Opposition expresses concern of political witch hunt
Opposition Leader Philip ‘Brave’ Davis yesterday called on the Minnis administration to produce the duplicate OBAN Energies Heads of Agreement, bearing the actual signature of the company’s non-executive chairman, Peter Krieger.
The request comes after it was discovered that Kreiger forged the signature of OBAN Energies President Satpal Dhunna. The prime minister has not yet addressed the controversy, which surfaced late last week.
Freedom March talk show host Rodney Moncur first publicly blew the whistle on the forged signature during his Friday broadcast.
Shortly following Moncur’s revelations, the opposition leader further pushed the story into the media spotlight.
Davis told Eyewitness News, that the country is entitled to implicitly rely on the word of a prime minister.

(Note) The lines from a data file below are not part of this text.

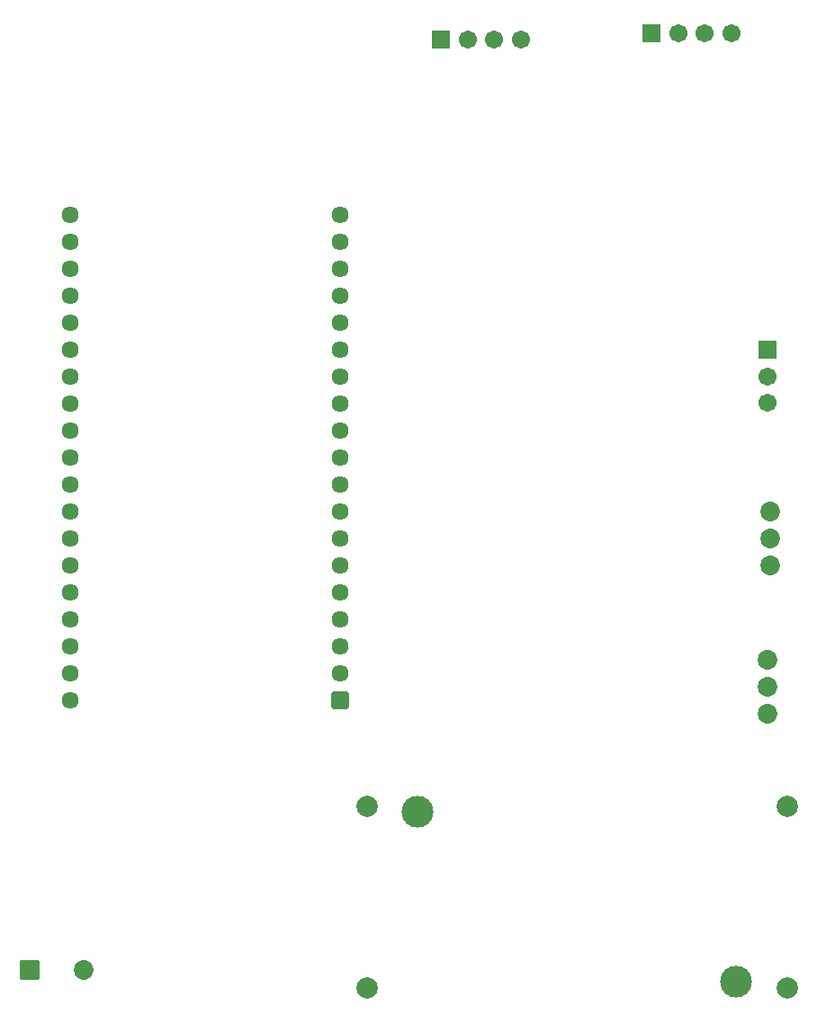
<source format=gbr>
%TF.GenerationSoftware,KiCad,Pcbnew,9.0.2*%
%TF.CreationDate,2025-07-26T16:17:08-04:00*%
%TF.ProjectId,Automated Coin Machine,4175746f-6d61-4746-9564-20436f696e20,rev?*%
%TF.SameCoordinates,Original*%
%TF.FileFunction,Soldermask,Bot*%
%TF.FilePolarity,Negative*%
%FSLAX46Y46*%
G04 Gerber Fmt 4.6, Leading zero omitted, Abs format (unit mm)*
G04 Created by KiCad (PCBNEW 9.0.2) date 2025-07-26 16:17:08*
%MOMM*%
%LPD*%
G01*
G04 APERTURE LIST*
G04 Aperture macros list*
%AMRoundRect*
0 Rectangle with rounded corners*
0 $1 Rounding radius*
0 $2 $3 $4 $5 $6 $7 $8 $9 X,Y pos of 4 corners*
0 Add a 4 corners polygon primitive as box body*
4,1,4,$2,$3,$4,$5,$6,$7,$8,$9,$2,$3,0*
0 Add four circle primitives for the rounded corners*
1,1,$1+$1,$2,$3*
1,1,$1+$1,$4,$5*
1,1,$1+$1,$6,$7*
1,1,$1+$1,$8,$9*
0 Add four rect primitives between the rounded corners*
20,1,$1+$1,$2,$3,$4,$5,0*
20,1,$1+$1,$4,$5,$6,$7,0*
20,1,$1+$1,$6,$7,$8,$9,0*
20,1,$1+$1,$8,$9,$2,$3,0*%
G04 Aperture macros list end*
%ADD10C,1.854000*%
%ADD11RoundRect,0.102000X0.704000X0.704000X-0.704000X0.704000X-0.704000X-0.704000X0.704000X-0.704000X0*%
%ADD12C,1.612000*%
%ADD13RoundRect,0.102000X0.754000X-0.754000X0.754000X0.754000X-0.754000X0.754000X-0.754000X-0.754000X0*%
%ADD14C,1.712000*%
%ADD15RoundRect,0.102000X0.754000X0.754000X-0.754000X0.754000X-0.754000X-0.754000X0.754000X-0.754000X0*%
%ADD16RoundRect,0.102000X-0.825000X-0.825000X0.825000X-0.825000X0.825000X0.825000X-0.825000X0.825000X0*%
%ADD17C,3.000000*%
%ADD18C,2.000000*%
G04 APERTURE END LIST*
D10*
%TO.C,J5*%
X119000000Y-95250000D03*
X119000000Y-92710000D03*
X119000000Y-90170000D03*
%TD*%
D11*
%TO.C,U1*%
X78740000Y-93955000D03*
D12*
X78740000Y-91415000D03*
X78740000Y-88875000D03*
X78740000Y-86335000D03*
X78740000Y-83795000D03*
X78740000Y-81255000D03*
X78740000Y-78715000D03*
X78740000Y-76175000D03*
X78740000Y-73635000D03*
X78740000Y-71095000D03*
X78740000Y-68555000D03*
X78740000Y-66015000D03*
X78740000Y-63475000D03*
X78740000Y-60935000D03*
X78740000Y-58395000D03*
X78740000Y-55855000D03*
X78740000Y-53315000D03*
X78740000Y-50775000D03*
X78740000Y-48235000D03*
X53340000Y-93955000D03*
X53340000Y-91415000D03*
X53340000Y-88875000D03*
X53340000Y-86335000D03*
X53340000Y-83795000D03*
X53340000Y-81255000D03*
X53340000Y-78715000D03*
X53340000Y-76175000D03*
X53340000Y-73635000D03*
X53340000Y-71095000D03*
X53340000Y-68555000D03*
X53340000Y-66015000D03*
X53340000Y-63475000D03*
X53340000Y-60935000D03*
X53340000Y-58395000D03*
X53340000Y-55855000D03*
X53340000Y-53315000D03*
X53340000Y-50775000D03*
X53340000Y-48235000D03*
%TD*%
D13*
%TO.C,J2*%
X119000000Y-60960000D03*
D14*
X119000000Y-63460000D03*
X119000000Y-65960000D03*
%TD*%
D10*
%TO.C,J3*%
X119250000Y-81280000D03*
X119250000Y-78740000D03*
X119250000Y-76200000D03*
%TD*%
D15*
%TO.C,J4*%
X88265000Y-31750000D03*
D14*
X90765000Y-31750000D03*
X93265000Y-31750000D03*
X95765000Y-31750000D03*
%TD*%
D16*
%TO.C,P1*%
X49530000Y-119380000D03*
D10*
X54610000Y-119380000D03*
%TD*%
D15*
%TO.C,J6*%
X108070000Y-31115000D03*
D14*
X110570000Y-31115000D03*
X113070000Y-31115000D03*
X115570000Y-31115000D03*
%TD*%
D17*
%TO.C,U2*%
X86079000Y-104494000D03*
X116051000Y-120496000D03*
D18*
X81316500Y-103922500D03*
X120813500Y-103922500D03*
X81316500Y-121067500D03*
X120813500Y-121067500D03*
%TD*%
M02*

</source>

“The prime minister has an ethical responsibility to tell the truth. He has a legal responsibility not to mislead the house,” Davis said.
“In any other developed system of parliamentary democracy, this would be grounds to move a vote of no confidence.”
The original document was signed on February 19, at the Office of the Prime Minister. However, according to Press Secretary Anthony Newbold, that document was a ‘ceremonial’ agreement.
According to Davis, he and his parliamentary colleagues are concerned that the company is being used to push a political agenda.
As such, Davis said, his Progressive Liberal Party (PLP) sent a letter to accounting firm Ernst and Young, questioning its recent audits on opposition members, since the Minnis administration took office.
“If per chance the Free National Movement (FNM) government is engaged in a high-profile witch hunt in this instance, it is necessary that Ernst and Young is not seen or perceived to be facilitating such an exercise in any form or fashion,” he said.
Davis has called on the government to table the ‘ceremonial agreement’ tomorrow in the House of Assembly. He said, if the government chooses not to, it will be seen as taking matters into its own hands.
Davis said his party may call for a select house committee to further investigate the matter. If the government does not agree to that committee, he said, the other option would most likely be to call for a review by the public accounts committee.
“We are thinking of all the options,” he said.